Subject to the availability of amounts appropriated for this purpose, OSPI must provide a one-time supplemental transportation allocation to school districts that experience an increase in costs to pupil transportation services contracts due to the new benefit requirements. To be eligible for the supplemental allocations, a school district must report to OSPI regarding the number of contracted employees that worked at least 630 hours performing contract services in the school year prior to entering a contract with the new benefits. Supplemental allocations may only be used as payments under pupil transportation services contracts for employee compensation and may not exceed $200 per contracted employee per month.
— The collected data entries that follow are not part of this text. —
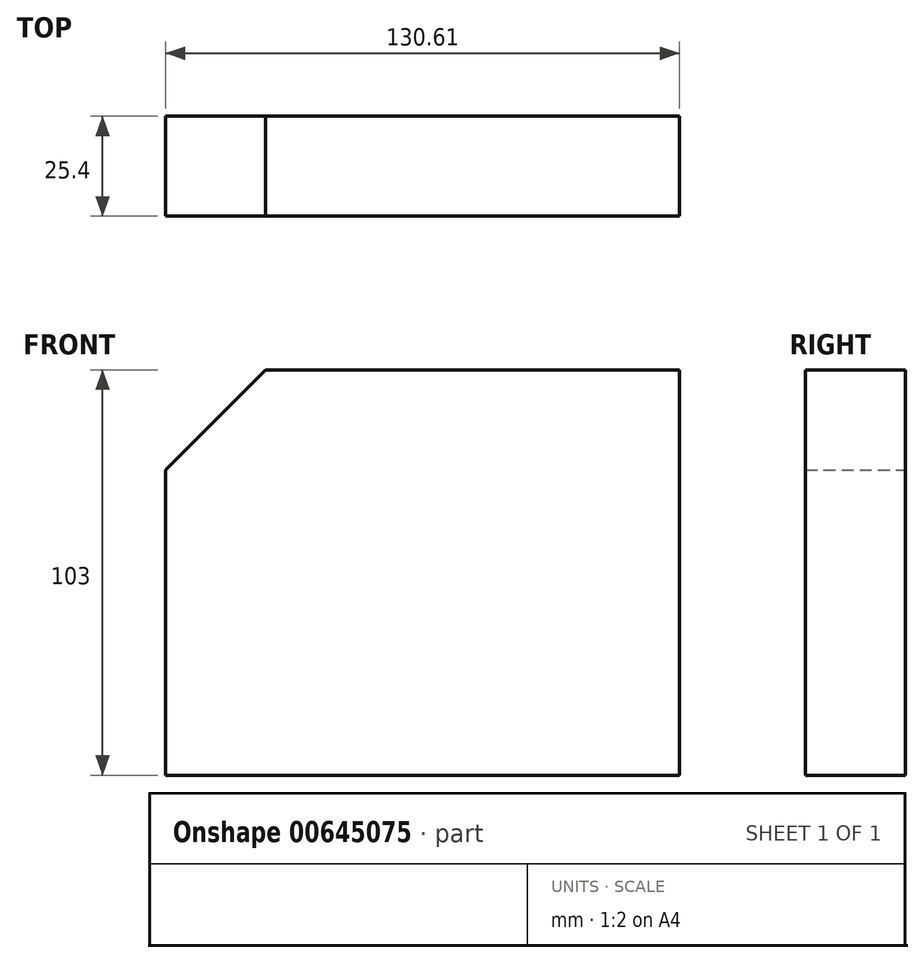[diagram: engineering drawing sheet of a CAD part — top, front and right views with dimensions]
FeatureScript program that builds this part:
annotation { "Feature Type Name" : "Feature", "Feature Type Description" : "" }
export const myFeature = defineFeature(function(context is Context, id is Id, definition is map)
    precondition{}
    {
        {
            var Q0;
            Q0=qCreatedBy(makeId("Front.planeOp"),FACE);
            var sketch = newSketch(context, id + "F0", { "sketchPlane" : qUnion([Q0])});
            skLineSegment(sketch, "E0.bottom", {"start": v(-91.23, 70.75) * mm, "end": v(39.38, 70.75) * mm});
            skLineSegment(sketch, "E0.top", {"start": v(-91.23, -32.25) * mm, "end": v(39.38, -32.25) * mm});
            skLineSegment(sketch, "E0.left", {"start": v(-91.23, 70.75) * mm, "end": v(-91.23, -32.25) * mm});
            skLineSegment(sketch, "E0.right", {"start": v(39.38, 70.75) * mm, "end": v(39.38, -32.25) * mm});
            skSolve(sketch);
        }
        {
            var Q0;
            Q0=makeQuery(id+"F0.imprint","IMPRINT",FACE,{"disambiguationData":[TD([[makeQuery(id+"F0.imprint","IMPRINT",EDGE,{"derivedFrom":sQuery(id+"F0.wireOp",EDGE,"E0.bottom")}),-1.0]])]});
            extrude(context, id + "F1", {"entities" : qUnion([Q0]), "depth" : 25.4 * mm, "offsetDistance" : 25.4 * mm});
        }
        {
            var Q0;
            Q0=makeQuery(id+"F1.opExtrude","SWEPT_EDGE",EDGE,{"disambiguationData":[OSD([sQuery(id+"F0.wireOp",EDGE,"E0.bottom"),sQuery(id+"F0.wireOp",EDGE,"E0.left")])]});
            chamfer(context, id + "F2", {"entities" : qUnion([Q0]), "width" : 25.4 * mm, "tangentPropagation" : true});
        }
    });
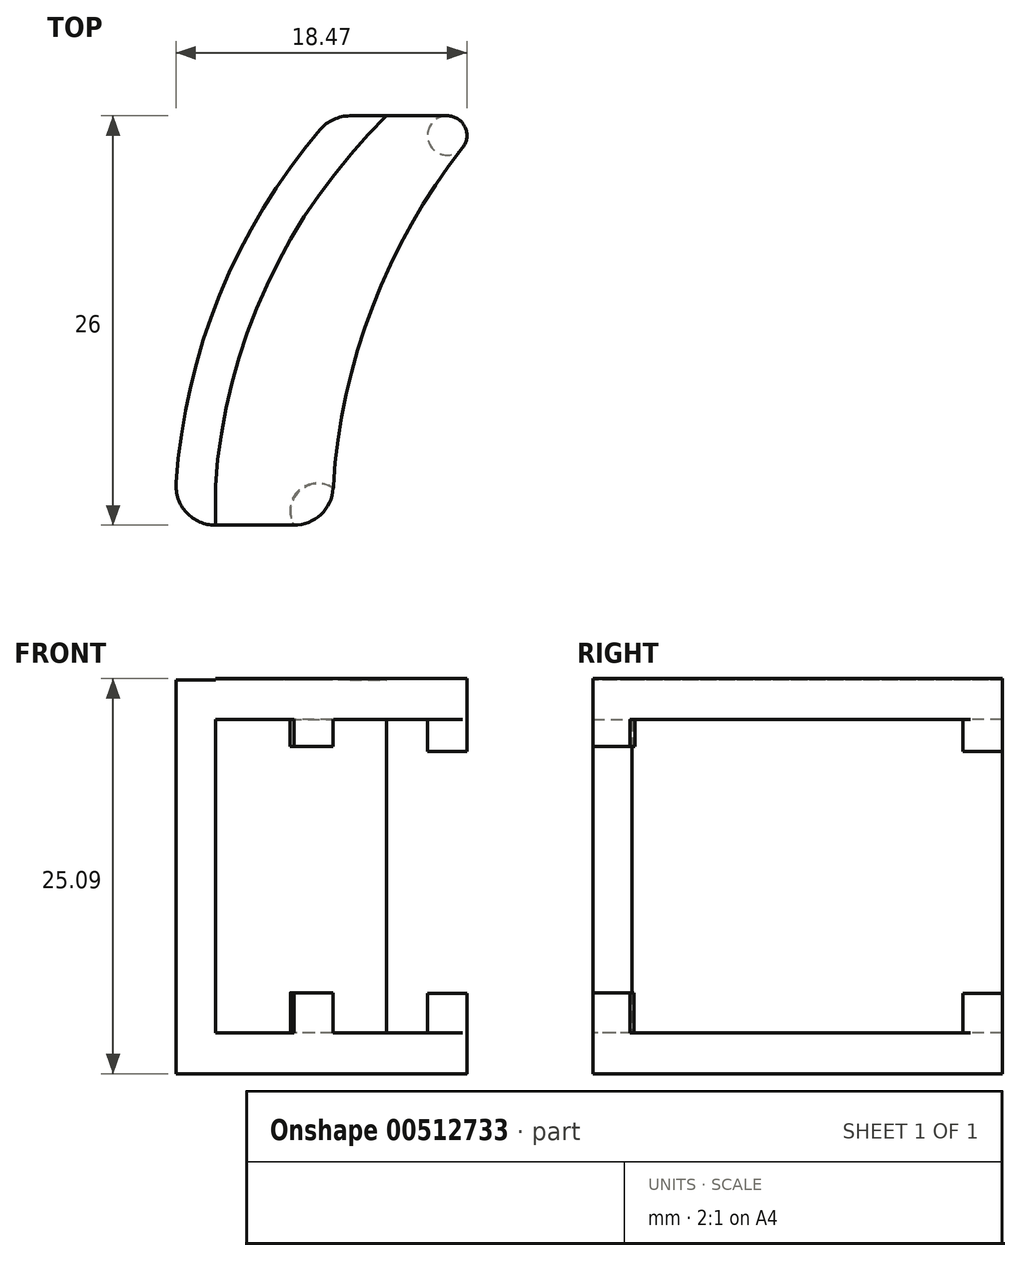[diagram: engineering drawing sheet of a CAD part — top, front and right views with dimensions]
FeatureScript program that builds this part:
annotation { "Feature Type Name" : "Feature", "Feature Type Description" : "" }
export const myFeature = defineFeature(function(context is Context, id is Id, definition is map)
    precondition{}
    {
        {
            var Q0;
            Q0=qCreatedBy(makeId("Top.planeOp"),FACE);
            var sketch = newSketch(context, id + "F0", { "sketchPlane" : qUnion([Q0])});
            skLineSegment(sketch, "E0", {"start": v(7.58, 0) * mm, "end": v(2.59, 0) * mm});
            skArc(sketch, "E1", {"start": v(9.23, 25.12) * mm, "mid": v(2.86, 14.63) * mm, "end": v(0.1, 2.67) * mm});
            skLineSegment(sketch, "E2", {"start": v(11.13, 26) * mm, "end": v(17.31, 26) * mm});
            skArc(sketch, "E3", {"start": v(18.3, 23.98) * mm, "mid": v(12.53, 13.8) * mm, "end": v(10.07, 2.35) * mm});
            skPoint(sketch, "E4.visualSharp", {"position": v(10, 0) * mm});
            skArc(sketch, "E4.filletArc", {"start": v(7.58, 0) * mm, "mid": v(9.29, 0.68) * mm, "end": v(10.07, 2.35) * mm});
            skPoint(sketch, "E5.visualSharp", {"position": v(10, 26) * mm});
            skArc(sketch, "E5.filletArc", {"start": v(11.13, 26) * mm, "mid": v(10.08, 25.77) * mm, "end": v(9.23, 25.12) * mm});
            skPoint(sketch, "E6.visualSharp", {"position": v(0, 0) * mm});
            skArc(sketch, "E6.filletArc", {"start": v(0.1, 2.67) * mm, "mid": v(0.76, 0.8) * mm, "end": v(2.59, 0) * mm});
            skPoint(sketch, "E7.visualSharp", {"position": v(20, 26) * mm});
            skArc(sketch, "E7.filletArc", {"start": v(18.3, 23.98) * mm, "mid": v(18.44, 25.3) * mm, "end": v(17.31, 26) * mm});
            skPoint(sketch, "E8.start.orphan", {"position": v(14.22, 26) * mm});
            skPoint(sketch, "E9.start.orphan", {"position": v(5.08, 0) * mm});
            skLineSegment(sketch, "E10", {"start": v(0.2, 4) * mm, "end": v(0.1, 4) * mm});
            skPoint(sketch, "E11.start.orphan", {"position": v(7.65, 6.18) * mm});
            skPoint(sketch, "E12.start.orphan", {"position": v(12.46, 19.52) * mm});
            skPoint(sketch, "E13.orphan", {"position": v(13.8, 21.7) * mm});
            skPoint(sketch, "E14.end.orphan", {"position": v(8.8, 21.7) * mm});
            skPoint(sketch, "E15.end.orphan", {"position": v(2.33, 4) * mm});
            skPoint(sketch, "E16.end.orphan", {"position": v(7.33, 4) * mm});
            skPoint(sketch, "E16.start.orphan", {"position": v(5.08, 4) * mm});
            skSolve(sketch);
        }
        {
            var Q0;
            Q0=makeQuery(id+"F0.imprint","IMPRINT",FACE,{"disambiguationData":[TD([[makeQuery(id+"F0.imprint","IMPRINT",EDGE,{"derivedFrom":sQuery(id+"F0.wireOp",EDGE,"E0")}),-1.0]])]});
            extrude(context, id + "F1", {"entities" : qUnion([Q0]), "depth" : 25 * mm, "offsetDistance" : 25 * mm});
        }
        {
            var Q0;
            Q0=makeQuery(id+"F1.opExtrude","SWEPT_FACE",FACE,{"disambiguationData":[OSD([sQuery(id+"F0.wireOp",EDGE,"E2")])]});
            var Q1;
            Q1=makeQuery(id+"F1.opExtrude","SWEPT_FACE",FACE,{"disambiguationData":[OSD([sQuery(id+"F0.wireOp",EDGE,"E7.filletArc")])]});
            var Q2;
            Q2=makeQuery(id+"F1.opExtrude","SWEPT_FACE",FACE,{"disambiguationData":[OSD([sQuery(id+"F0.wireOp",EDGE,"E3")])]});
            shell(context, id + "F2", {"entities" : qUnion([Q0, Q1, Q2]), "thickness" : 2.5 * mm});
        }
        {
            var Q0;
            Q0=makeQuery(id+"F2.opShell","OFFSET_FACE",FACE,{"disambiguationData":[OSD([sQuery(id+"F0.wireOp",EDGE,"E0")])]});
            extrude(context, id + "F3", {"entities" : qUnion([Q0]), "operationType" : NewBodyOperationType.REMOVE, "oppositeDirection" : true, "depth" : 2.85 * mm, "offsetDistance" : 25 * mm});
        }
        {
            var Q0;
            {var subQ0=sQuery(id+"F0.wireOp",EDGE,"E0");var subQ1=sQuery(id+"F0.wireOp",EDGE,"E7.filletArc");var subQ2=sQuery(id+"F0.wireOp",EDGE,"E6.filletArc");var subQ3=sQuery(id+"F0.wireOp",EDGE,"E5.filletArc");var subQ4=sQuery(id+"F0.wireOp",EDGE,"E4.filletArc");var subQ5=sQuery(id+"F0.wireOp",EDGE,"E3");var subQ6=sQuery(id+"F0.wireOp",EDGE,"E2");var subQ7=sQuery(id+"F0.wireOp",EDGE,"E1");Q0=makeQuery(id+"F3.boolean.opBoolean","MERGE",FACE,{"derivedFrom":[makeQuery(id+"F2.opShell","OFFSET_FACE",FACE,{"disambiguationData":[OSD([subQ0,subQ7,subQ6,subQ5,subQ4,subQ3,subQ2,subQ1]),TDD([makeQuery(id+"F1.opExtrude","CAP_FACE",FACE,{"disambiguationData":[OSD([subQ0,subQ7,subQ6,subQ5,subQ4,subQ3,subQ2,subQ1])],"isStart":true})])]}),makeQuery(id+"F3.opExtrude","SWEPT_FACE",FACE,{"disambiguationData":[OSD([subQ0]),TDD([makeQuery(id+"F2.opShell","OFFSET_EDGE",EDGE,{"disambiguationData":[OSD([subQ0]),TDD([makeQuery(id+"F1.opExtrude","CAP_EDGE",EDGE,{"disambiguationData":[OSD([subQ0])],"isStart":true})])]})])]})]});}
            var sketch = newSketch(context, id + "F4", { "sketchPlane" : qUnion([Q0])});
            skArc(sketch, "E17", {"start": v(17.31, 26) * mm, "mid": v(16.19, 24.2) * mm, "end": v(18.3, 23.98) * mm});
            skSolve(sketch);
        }
        {
            var Q0;
            Q0 = qSketchRegion(id + "F4", true);
            var Q1;
            Q1=makeQuery(id+"F4.imprint","IMPRINT",FACE,{"disambiguationData":[TD([[makeQuery(id+"F4.imprint","IMPRINT",EDGE,{"derivedFrom":sQuery(id+"F4.wireOp",EDGE,"E17")}),1.0]])]});
            var Q2;
            {var subQ0=sQuery(id+"F0.wireOp",EDGE,"E0");var subQ1=sQuery(id+"F0.wireOp",EDGE,"E7.filletArc");var subQ2=sQuery(id+"F0.wireOp",EDGE,"E6.filletArc");var subQ3=sQuery(id+"F0.wireOp",EDGE,"E5.filletArc");var subQ4=sQuery(id+"F0.wireOp",EDGE,"E4.filletArc");var subQ5=sQuery(id+"F0.wireOp",EDGE,"E3");var subQ6=sQuery(id+"F0.wireOp",EDGE,"E2");var subQ7=sQuery(id+"F0.wireOp",EDGE,"E1");Q2=makeQuery(id+"F3.boolean.opBoolean","MERGE",FACE,{"derivedFrom":[makeQuery(id+"F2.opShell","OFFSET_FACE",FACE,{"disambiguationData":[OSD([subQ0,subQ7,subQ6,subQ5,subQ4,subQ3,subQ2,subQ1]),TDD([makeQuery(id+"F1.opExtrude","CAP_FACE",FACE,{"disambiguationData":[OSD([subQ0,subQ7,subQ6,subQ5,subQ4,subQ3,subQ2,subQ1])],"isStart":false})])]}),makeQuery(id+"F3.opExtrude","SWEPT_FACE",FACE,{"disambiguationData":[OSD([subQ0]),TDD([makeQuery(id+"F2.opShell","OFFSET_EDGE",EDGE,{"disambiguationData":[OSD([subQ0]),TDD([makeQuery(id+"F1.opExtrude","CAP_EDGE",EDGE,{"disambiguationData":[OSD([subQ0])],"isStart":false})])]})])]})]});}
            var Q3;
            Q3=makeQuery(id+"F1.opExtrude","CAP_FACE",FACE,{"disambiguationData":[OSD([sQuery(id+"F0.wireOp",EDGE,"E0"),sQuery(id+"F0.wireOp",EDGE,"E1"),sQuery(id+"F0.wireOp",EDGE,"E2"),sQuery(id+"F0.wireOp",EDGE,"E3"),sQuery(id+"F0.wireOp",EDGE,"E4.filletArc"),sQuery(id+"F0.wireOp",EDGE,"E5.filletArc"),sQuery(id+"F0.wireOp",EDGE,"E6.filletArc"),sQuery(id+"F0.wireOp",EDGE,"E7.filletArc")])],"isStart":true});
            extrude(context, id + "F5", {"entities" : qUnion([Q0, Q1, Q2, Q3]), "operationType" : NewBodyOperationType.ADD, "depth" : 2.59 * mm, "offsetDistance" : 25 * mm});
        }
        {
            var Q0;
            {var subQ0=sQuery(id+"F0.wireOp",EDGE,"E0");var subQ1=sQuery(id+"F0.wireOp",EDGE,"E7.filletArc");var subQ2=sQuery(id+"F0.wireOp",EDGE,"E6.filletArc");var subQ3=sQuery(id+"F0.wireOp",EDGE,"E5.filletArc");var subQ4=sQuery(id+"F0.wireOp",EDGE,"E4.filletArc");var subQ5=sQuery(id+"F0.wireOp",EDGE,"E3");var subQ6=sQuery(id+"F0.wireOp",EDGE,"E2");var subQ7=sQuery(id+"F0.wireOp",EDGE,"E1");Q0=makeQuery(id+"F3.boolean.opBoolean","MERGE",FACE,{"derivedFrom":[makeQuery(id+"F2.opShell","OFFSET_FACE",FACE,{"disambiguationData":[OSD([subQ0,subQ7,subQ6,subQ5,subQ4,subQ3,subQ2,subQ1]),TDD([makeQuery(id+"F1.opExtrude","CAP_FACE",FACE,{"disambiguationData":[OSD([subQ0,subQ7,subQ6,subQ5,subQ4,subQ3,subQ2,subQ1])],"isStart":false})])]}),makeQuery(id+"F3.opExtrude","SWEPT_FACE",FACE,{"disambiguationData":[OSD([subQ0]),TDD([makeQuery(id+"F2.opShell","OFFSET_EDGE",EDGE,{"disambiguationData":[OSD([subQ0]),TDD([makeQuery(id+"F1.opExtrude","CAP_EDGE",EDGE,{"disambiguationData":[OSD([subQ0])],"isStart":false})])]})])]})]});}
            var sketch = newSketch(context, id + "F6", { "sketchPlane" : qUnion([Q0])});
            skArc(sketch, "E18", {"start": v(18.3, -23.98) * mm, "mid": v(16.19, -24.2) * mm, "end": v(17.31, -26) * mm});
            skSolve(sketch);
        }
        {
            var Q0;
            Q0 = qSketchRegion(id + "F6", true);
            var Q1;
            Q1=makeQuery(id+"F6.imprint","IMPRINT",FACE,{"disambiguationData":[TD([[makeQuery(id+"F6.imprint","IMPRINT",EDGE,{"derivedFrom":sQuery(id+"F6.wireOp",EDGE,"E18")}),1.0]])]});
            extrude(context, id + "F7", {"entities" : qUnion([Q0, Q1]), "operationType" : NewBodyOperationType.ADD, "depth" : 2.02 * mm, "offsetDistance" : 25 * mm});
        }
        {
            var Q0;
            {var subQ0=sQuery(id+"F0.wireOp",EDGE,"E0");var subQ1=sQuery(id+"F0.wireOp",EDGE,"E7.filletArc");var subQ2=sQuery(id+"F0.wireOp",EDGE,"E6.filletArc");var subQ3=sQuery(id+"F0.wireOp",EDGE,"E5.filletArc");var subQ4=sQuery(id+"F0.wireOp",EDGE,"E4.filletArc");var subQ5=sQuery(id+"F0.wireOp",EDGE,"E3");var subQ6=sQuery(id+"F0.wireOp",EDGE,"E2");var subQ7=sQuery(id+"F0.wireOp",EDGE,"E1");Q0=makeQuery(id+"F3.boolean.opBoolean","MERGE",FACE,{"derivedFrom":[makeQuery(id+"F2.opShell","OFFSET_FACE",FACE,{"disambiguationData":[OSD([subQ0,subQ7,subQ6,subQ5,subQ4,subQ3,subQ2,subQ1]),TDD([makeQuery(id+"F1.opExtrude","CAP_FACE",FACE,{"disambiguationData":[OSD([subQ0,subQ7,subQ6,subQ5,subQ4,subQ3,subQ2,subQ1])],"isStart":false})])]}),makeQuery(id+"F3.opExtrude","SWEPT_FACE",FACE,{"disambiguationData":[OSD([subQ0]),TDD([makeQuery(id+"F2.opShell","OFFSET_EDGE",EDGE,{"disambiguationData":[OSD([subQ0]),TDD([makeQuery(id+"F1.opExtrude","CAP_EDGE",EDGE,{"disambiguationData":[OSD([subQ0])],"isStart":false})])]})])]})]});}
            var sketch = newSketch(context, id + "F8", { "sketchPlane" : qUnion([Q0])});
            skArc(sketch, "E19", {"start": v(7.58, 0) * mm, "mid": v(7.87, -2.2) * mm, "end": v(10.07, -2.35) * mm});
            skSolve(sketch);
        }
        {
            var Q0;
            Q0 = qSketchRegion(id + "F8", true);
            var Q1;
            Q1=makeQuery(id+"F8.imprint","IMPRINT",FACE,{"disambiguationData":[TD([[makeQuery(id+"F8.imprint","IMPRINT",EDGE,{"derivedFrom":sQuery(id+"F8.wireOp",EDGE,"E19")}),1.0]])]});
            extrude(context, id + "F9", {"entities" : qUnion([Q0, Q1]), "operationType" : NewBodyOperationType.ADD, "depth" : 1.72 * mm, "offsetDistance" : 25 * mm});
        }
        {
            var Q0;
            {var subQ0=sQuery(id+"F0.wireOp",EDGE,"E7.filletArc");var subQ1=sQuery(id+"F0.wireOp",EDGE,"E6.filletArc");var subQ2=sQuery(id+"F0.wireOp",EDGE,"E5.filletArc");var subQ3=sQuery(id+"F0.wireOp",EDGE,"E4.filletArc");var subQ4=sQuery(id+"F0.wireOp",EDGE,"E3");var subQ5=sQuery(id+"F0.wireOp",EDGE,"E2");var subQ6=sQuery(id+"F0.wireOp",EDGE,"E1");var subQ7=sQuery(id+"F0.wireOp",EDGE,"E0");Q0=makeQuery(id+"F5.opExtrude","CAP_FACE",FACE,{"disambiguationData":[OSD([subQ7,subQ6,subQ5,subQ4,subQ3,subQ2,subQ1,subQ0]),TDD([makeQuery(id+"F1.opExtrude","CAP_FACE",FACE,{"disambiguationData":[OSD([subQ7,subQ6,subQ5,subQ4,subQ3,subQ2,subQ1,subQ0])],"isStart":true})])],"isStart":false});}
            var sketch = newSketch(context, id + "F10", { "sketchPlane" : qUnion([Q0])});
            skArc(sketch, "E20", {"start": v(10.07, 2.35) * mm, "mid": v(7.91, 2.14) * mm, "end": v(7.58, 0) * mm});
            skSolve(sketch);
        }
        {
            var Q0;
            Q0 = qSketchRegion(id + "F10", true);
            var Q1;
            Q1=makeQuery(id+"F10.imprint","IMPRINT",FACE,{"disambiguationData":[TD([[makeQuery(id+"F10.imprint","IMPRINT",EDGE,{"derivedFrom":sQuery(id+"F10.wireOp",EDGE,"E20")}),1.0]])]});
            extrude(context, id + "F11", {"entities" : qUnion([Q0, Q1]), "operationType" : NewBodyOperationType.ADD, "depth" : 2.55 * mm, "offsetDistance" : 25 * mm});
        }
    });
PRO: It is the state's responsibility to fully fund basic education, which includes student transportation. The current formula is not predictable and the lack of transparency makes it hard to plan year-to-year. The regression model was never fully funded and districts use local levies to make up the difference. Some districts have not been providing transportation to skill centers because they cannot afford to do so. Many students that want to attend skill centers are unable to do so unless they provide their own transportation. The bill provides for special populations: foster students will have the security of attending the district they have historically attended; homeless students that do not have a consistent residence can still get to school; fragile students who can't ride the bus can be transported as safely; and students can get to skill center facilities. The bill also accounts for the fact that urban districts struggle with traffic and rural districts struggle with large land areas and geographic characteristics that inhibit efficiencies. Providing benefits for bus drivers will benefit drivers and students, as well as helping recruit drivers in small labor pools.
OTHER: Requiring contractor benefits will be financially devastating if not fully funded. The language pertaining to bus driver benefits needs to be narrowed so that it doesn't unintentionally apply to other transit employees that may be providing transportation to students (metro, public transit, taxis, etc.). The language pertaining to additional district reporting requirements must not be overly burdensome for school districts.